The advent of artificial intelligence makes a reconciliation with China mission-critical for both Britain and Europe. AI will be the bedrock of the future economy. Its importance could outstrip transformational technologies of the past such as the steam turbine, electricity, semiconductors or even the internet itself. If the continent wants alternatives to the frontier models released by the major American labs, there is no alternative but to look to China, whose elite universities churn out technical talent Europe can never hope to match. Since the launch of ChatGPT sparked the generative AI boom, Europe has managed to produce only Mistral, a French start-up founded by a team of ex-Meta and DeepMind researchers, backed by the French government and ASML, the Dutch lithography company. Mistral is valued at around $14 billion, while OpenAI and Anthropic close in on trillion-dollar valuations.
More importantly, Mistral’s models are feeble compared with what Chinese companies have managed to achieve with similarly onerous computing constraints. China has at least four or five first- or second-tier start-ups (DeepSeek, Moonshot AI, Zhipu AI, MiniMax and StepFun) plus more richly funded labs at its big tech companies, most notably ByteDance and Alibaba. Byte-Dance is the world leader in image and video generation, while DeepSeek, Moonshot and Zhipu AI are second only to OpenAI, Anthropic and Google in producing top-tier models for coding and research.
Access to the most advanced American models is now explicitly controlled by the White House. Anthropic’s top-tier ‘Fable’ model and GPT 5.6 have been shut off to foreign nationals. This sudden development provoked a great deal of comment about the possibility of Europe building its own frontier model, since getting stuck with old models would lead to economic catastrophe.

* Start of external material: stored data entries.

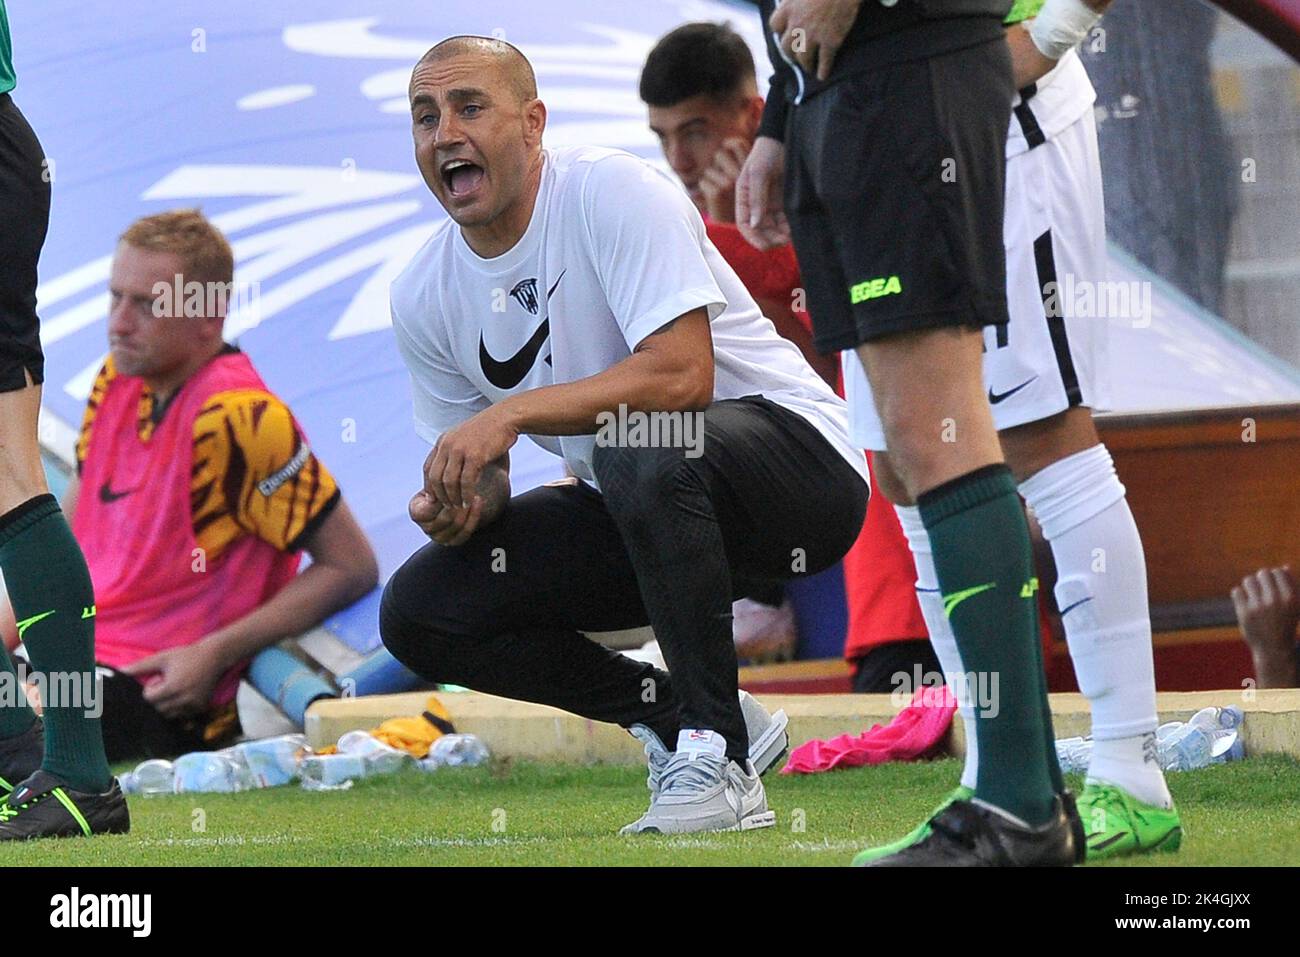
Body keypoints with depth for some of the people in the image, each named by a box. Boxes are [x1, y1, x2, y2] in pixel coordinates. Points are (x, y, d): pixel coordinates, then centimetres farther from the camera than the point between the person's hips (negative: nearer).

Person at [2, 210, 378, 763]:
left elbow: (353, 568, -14)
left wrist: (214, 655, -17)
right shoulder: (116, 380, 9)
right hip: (75, 652, 9)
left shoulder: (236, 418, -17)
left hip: (164, 691, -9)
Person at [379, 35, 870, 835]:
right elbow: (476, 475, 7)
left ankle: (717, 758, -28)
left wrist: (510, 413, -34)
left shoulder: (613, 191, -19)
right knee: (418, 610, -7)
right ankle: (678, 715, 2)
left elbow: (684, 373, -30)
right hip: (629, 509, 7)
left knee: (643, 450, -40)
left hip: (797, 456, -7)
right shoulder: (425, 296, 1)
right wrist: (455, 507, -18)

Unfortunately, the money is not there. Europe lacks America’s ultra-deep private capital markets to fund such an endeavour and too many of its governments are broke. Those that are not broke, such as Germany, are instead pouring money into rearmament. Crucially, Europe lacks the necessary talent. American tech companies have been strip-mining Europe for talent for more than ten years.

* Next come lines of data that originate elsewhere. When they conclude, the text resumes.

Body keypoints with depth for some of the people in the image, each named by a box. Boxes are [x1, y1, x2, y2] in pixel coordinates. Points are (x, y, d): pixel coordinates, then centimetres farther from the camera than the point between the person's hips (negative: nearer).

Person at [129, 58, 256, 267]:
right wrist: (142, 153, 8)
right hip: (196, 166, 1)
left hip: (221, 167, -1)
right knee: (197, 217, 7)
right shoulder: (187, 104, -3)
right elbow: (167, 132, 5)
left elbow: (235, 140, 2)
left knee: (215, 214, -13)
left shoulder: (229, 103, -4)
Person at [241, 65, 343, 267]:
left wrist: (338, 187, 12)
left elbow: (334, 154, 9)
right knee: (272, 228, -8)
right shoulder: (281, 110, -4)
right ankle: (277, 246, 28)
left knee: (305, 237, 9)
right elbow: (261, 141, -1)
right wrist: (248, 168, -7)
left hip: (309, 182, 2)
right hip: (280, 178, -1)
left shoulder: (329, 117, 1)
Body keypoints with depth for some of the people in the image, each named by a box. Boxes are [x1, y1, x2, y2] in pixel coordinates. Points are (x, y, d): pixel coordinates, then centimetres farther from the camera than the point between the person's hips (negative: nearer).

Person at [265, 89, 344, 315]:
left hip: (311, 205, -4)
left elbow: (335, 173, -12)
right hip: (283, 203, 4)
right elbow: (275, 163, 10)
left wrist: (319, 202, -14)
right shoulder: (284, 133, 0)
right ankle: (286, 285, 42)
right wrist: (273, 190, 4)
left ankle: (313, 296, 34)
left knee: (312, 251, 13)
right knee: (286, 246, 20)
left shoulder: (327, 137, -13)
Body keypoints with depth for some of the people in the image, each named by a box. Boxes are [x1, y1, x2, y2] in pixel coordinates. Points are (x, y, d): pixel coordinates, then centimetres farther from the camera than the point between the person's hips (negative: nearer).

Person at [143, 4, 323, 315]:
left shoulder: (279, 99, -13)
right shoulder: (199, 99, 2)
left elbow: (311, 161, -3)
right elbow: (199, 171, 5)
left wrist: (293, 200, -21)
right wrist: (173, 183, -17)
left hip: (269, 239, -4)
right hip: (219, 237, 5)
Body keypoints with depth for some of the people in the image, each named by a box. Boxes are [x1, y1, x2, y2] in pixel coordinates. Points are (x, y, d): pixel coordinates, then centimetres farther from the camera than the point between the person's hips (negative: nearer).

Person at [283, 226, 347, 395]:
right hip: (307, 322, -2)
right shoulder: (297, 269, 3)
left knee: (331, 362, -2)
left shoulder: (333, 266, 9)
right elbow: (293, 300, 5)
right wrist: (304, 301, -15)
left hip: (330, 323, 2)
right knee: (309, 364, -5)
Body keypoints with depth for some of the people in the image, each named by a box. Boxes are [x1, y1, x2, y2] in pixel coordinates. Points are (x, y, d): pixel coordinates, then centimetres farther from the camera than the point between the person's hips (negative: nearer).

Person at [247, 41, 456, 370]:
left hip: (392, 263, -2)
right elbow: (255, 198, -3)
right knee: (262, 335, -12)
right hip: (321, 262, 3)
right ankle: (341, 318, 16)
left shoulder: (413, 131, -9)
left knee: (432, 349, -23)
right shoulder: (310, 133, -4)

But through a deep strategic partnership with China, Europe can still build a balanced strategy and avoid perpetual vassalage to the US. China needs more from us than America and Europe has great but desperately underused bargaining power. The underfunded Chinese AI start-ups need money and Huawei needs ASML’s cutting-edge EUV machines to manufacture top-of-the-line chips. Everyone needs more data to train bigger and better models, both to transform white-collar work but also for the coming wave of humanoid robots. In a continent crippled by high labour costs and inflexible labour markets, humanoid robots could offer European industrial competitiveness a much-needed boost. Policy-makers will find the coming robot wave much easier to accept if it is genuinely a Sino-European co-creation rather than just another external shock.